Aim of the task ▸
Restating every entry exactly is the whole task.

:: Extracted material

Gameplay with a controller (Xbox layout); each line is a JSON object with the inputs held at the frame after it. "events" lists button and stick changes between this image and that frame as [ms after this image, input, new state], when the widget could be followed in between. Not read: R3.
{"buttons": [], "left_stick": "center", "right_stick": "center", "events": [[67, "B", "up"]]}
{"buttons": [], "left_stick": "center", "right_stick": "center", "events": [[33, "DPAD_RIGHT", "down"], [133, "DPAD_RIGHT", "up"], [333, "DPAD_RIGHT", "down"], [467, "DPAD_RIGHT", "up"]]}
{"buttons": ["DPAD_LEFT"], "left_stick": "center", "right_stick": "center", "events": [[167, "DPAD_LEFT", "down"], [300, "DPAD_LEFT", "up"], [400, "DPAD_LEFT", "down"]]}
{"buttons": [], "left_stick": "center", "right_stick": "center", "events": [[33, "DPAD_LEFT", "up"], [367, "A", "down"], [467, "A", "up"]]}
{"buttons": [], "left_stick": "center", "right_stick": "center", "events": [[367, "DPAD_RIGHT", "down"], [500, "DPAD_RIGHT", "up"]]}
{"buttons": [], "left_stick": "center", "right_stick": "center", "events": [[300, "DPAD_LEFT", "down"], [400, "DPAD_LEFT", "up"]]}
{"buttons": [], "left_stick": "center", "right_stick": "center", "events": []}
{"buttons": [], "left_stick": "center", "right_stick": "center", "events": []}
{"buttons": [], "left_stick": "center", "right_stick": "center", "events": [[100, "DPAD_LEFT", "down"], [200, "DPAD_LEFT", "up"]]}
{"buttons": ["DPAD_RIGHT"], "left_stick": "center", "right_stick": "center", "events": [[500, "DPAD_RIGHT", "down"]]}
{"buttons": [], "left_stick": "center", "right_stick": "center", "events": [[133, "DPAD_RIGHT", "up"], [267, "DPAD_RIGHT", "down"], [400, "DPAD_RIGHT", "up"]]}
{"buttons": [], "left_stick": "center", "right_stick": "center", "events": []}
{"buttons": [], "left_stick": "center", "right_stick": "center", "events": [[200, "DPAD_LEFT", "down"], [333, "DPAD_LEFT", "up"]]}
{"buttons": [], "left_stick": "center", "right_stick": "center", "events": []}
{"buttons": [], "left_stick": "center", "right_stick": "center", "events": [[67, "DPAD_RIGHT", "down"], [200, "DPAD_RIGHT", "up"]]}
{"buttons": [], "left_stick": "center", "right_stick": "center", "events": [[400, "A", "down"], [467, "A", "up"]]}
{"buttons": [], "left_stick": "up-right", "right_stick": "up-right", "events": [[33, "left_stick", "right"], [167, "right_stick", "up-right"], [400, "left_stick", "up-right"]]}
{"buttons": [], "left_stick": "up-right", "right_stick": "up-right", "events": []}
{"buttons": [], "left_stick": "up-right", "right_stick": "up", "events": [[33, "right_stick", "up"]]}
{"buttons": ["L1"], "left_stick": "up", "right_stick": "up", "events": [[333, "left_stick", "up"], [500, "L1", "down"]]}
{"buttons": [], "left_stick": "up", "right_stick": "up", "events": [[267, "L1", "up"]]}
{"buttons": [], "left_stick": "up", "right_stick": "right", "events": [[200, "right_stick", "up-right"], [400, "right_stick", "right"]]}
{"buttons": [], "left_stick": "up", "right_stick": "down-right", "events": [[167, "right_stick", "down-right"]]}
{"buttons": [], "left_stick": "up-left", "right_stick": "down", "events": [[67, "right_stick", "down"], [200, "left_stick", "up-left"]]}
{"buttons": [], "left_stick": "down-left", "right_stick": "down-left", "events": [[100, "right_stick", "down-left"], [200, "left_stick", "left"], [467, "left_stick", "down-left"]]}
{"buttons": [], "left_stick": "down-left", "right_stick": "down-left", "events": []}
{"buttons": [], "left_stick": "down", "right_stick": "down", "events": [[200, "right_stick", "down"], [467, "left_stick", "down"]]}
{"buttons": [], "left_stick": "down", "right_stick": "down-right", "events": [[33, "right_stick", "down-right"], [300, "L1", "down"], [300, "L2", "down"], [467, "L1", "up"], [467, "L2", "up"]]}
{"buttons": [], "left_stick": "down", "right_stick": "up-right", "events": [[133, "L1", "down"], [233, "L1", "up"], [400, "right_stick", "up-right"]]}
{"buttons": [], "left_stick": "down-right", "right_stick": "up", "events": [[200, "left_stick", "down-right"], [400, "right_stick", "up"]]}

::::

Solution to the exercise ▸
Gameplay with a controller (Xbox layout); each line is a JSON object with the inputs held at the frame after it. "events" lists button and stick changes between this image and that frame as [ms after this image, input, new state], when the widget could be followed in between. Not read: R3.
{"buttons": [], "left_stick": "center", "right_stick": "center", "events": [[67, "B", "up"]]}
{"buttons": [], "left_stick": "center", "right_stick": "center", "events": [[33, "DPAD_RIGHT", "down"], [133, "DPAD_RIGHT", "up"], [333, "DPAD_RIGHT", "down"], [467, "DPAD_RIGHT", "up"]]}
{"buttons": ["DPAD_LEFT"], "left_stick": "center", "right_stick": "center", "events": [[167, "DPAD_LEFT", "down"], [300, "DPAD_LEFT", "up"], [400, "DPAD_LEFT", "down"]]}
{"buttons": [], "left_stick": "center", "right_stick": "center", "events": [[33, "DPAD_LEFT", "up"], [367, "A", "down"], [467, "A", "up"]]}
{"buttons": [], "left_stick": "center", "right_stick": "center", "events": [[367, "DPAD_RIGHT", "down"], [500, "DPAD_RIGHT", "up"]]}
{"buttons": [], "left_stick": "center", "right_stick": "center", "events": [[300, "DPAD_LEFT", "down"], [400, "DPAD_LEFT", "up"]]}
{"buttons": [], "left_stick": "center", "right_stick": "center", "events": []}
{"buttons": [], "left_stick": "center", "right_stick": "center", "events": []}
{"buttons": [], "left_stick": "center", "right_stick": "center", "events": [[100, "DPAD_LEFT", "down"], [200, "DPAD_LEFT", "up"]]}
{"buttons": ["DPAD_RIGHT"], "left_stick": "center", "right_stick": "center", "events": [[500, "DPAD_RIGHT", "down"]]}
{"buttons": [], "left_stick": "center", "right_stick": "center", "events": [[133, "DPAD_RIGHT", "up"], [267, "DPAD_RIGHT", "down"], [400, "DPAD_RIGHT", "up"]]}
{"buttons": [], "left_stick": "center", "right_stick": "center", "events": []}
{"buttons": [], "left_stick": "center", "right_stick": "center", "events": [[200, "DPAD_LEFT", "down"], [333, "DPAD_LEFT", "up"]]}
{"buttons": [], "left_stick": "center", "right_stick": "center", "events": []}
{"buttons": [], "left_stick": "center", "right_stick": "center", "events": [[67, "DPAD_RIGHT", "down"], [200, "DPAD_RIGHT", "up"]]}
{"buttons": [], "left_stick": "center", "right_stick": "center", "events": [[400, "A", "down"], [467, "A", "up"]]}
{"buttons": [], "left_stick": "up-right", "right_stick": "up-right", "events": [[33, "left_stick", "right"], [167, "right_stick", "up-right"], [400, "left_stick", "up-right"]]}
{"buttons": [], "left_stick": "up-right", "right_stick": "up-right", "events": []}
{"buttons": [], "left_stick": "up-right", "right_stick": "up", "events": [[33, "right_stick", "up"]]}
{"buttons": ["L1"], "left_stick": "up", "right_stick": "up", "events": [[333, "left_stick", "up"], [500, "L1", "down"]]}
{"buttons": [], "left_stick": "up", "right_stick": "up", "events": [[267, "L1", "up"]]}
{"buttons": [], "left_stick": "up", "right_stick": "right", "events": [[200, "right_stick", "up-right"], [400, "right_stick", "right"]]}
{"buttons": [], "left_stick": "up", "right_stick": "down-right", "events": [[167, "right_stick", "down-right"]]}
{"buttons": [], "left_stick": "up-left", "right_stick": "down", "events": [[67, "right_stick", "down"], [200, "left_stick", "up-left"]]}
{"buttons": [], "left_stick": "down-left", "right_stick": "down-left", "events": [[100, "right_stick", "down-left"], [200, "left_stick", "left"], [467, "left_stick", "down-left"]]}
{"buttons": [], "left_stick": "down-left", "right_stick": "down-left", "events": []}
{"buttons": [], "left_stick": "down", "right_stick": "down", "events": [[200, "right_stick", "down"], [467, "left_stick", "down"]]}
{"buttons": [], "left_stick": "down", "right_stick": "down-right", "events": [[33, "right_stick", "down-right"], [300, "L1", "down"], [300, "L2", "down"], [467, "L1", "up"], [467, "L2", "up"]]}
{"buttons": [], "left_stick": "down", "right_stick": "up-right", "events": [[133, "L1", "down"], [233, "L1", "up"], [400, "right_stick", "up-right"]]}
{"buttons": [], "left_stick": "down-right", "right_stick": "up", "events": [[200, "left_stick", "down-right"], [400, "right_stick", "up"]]}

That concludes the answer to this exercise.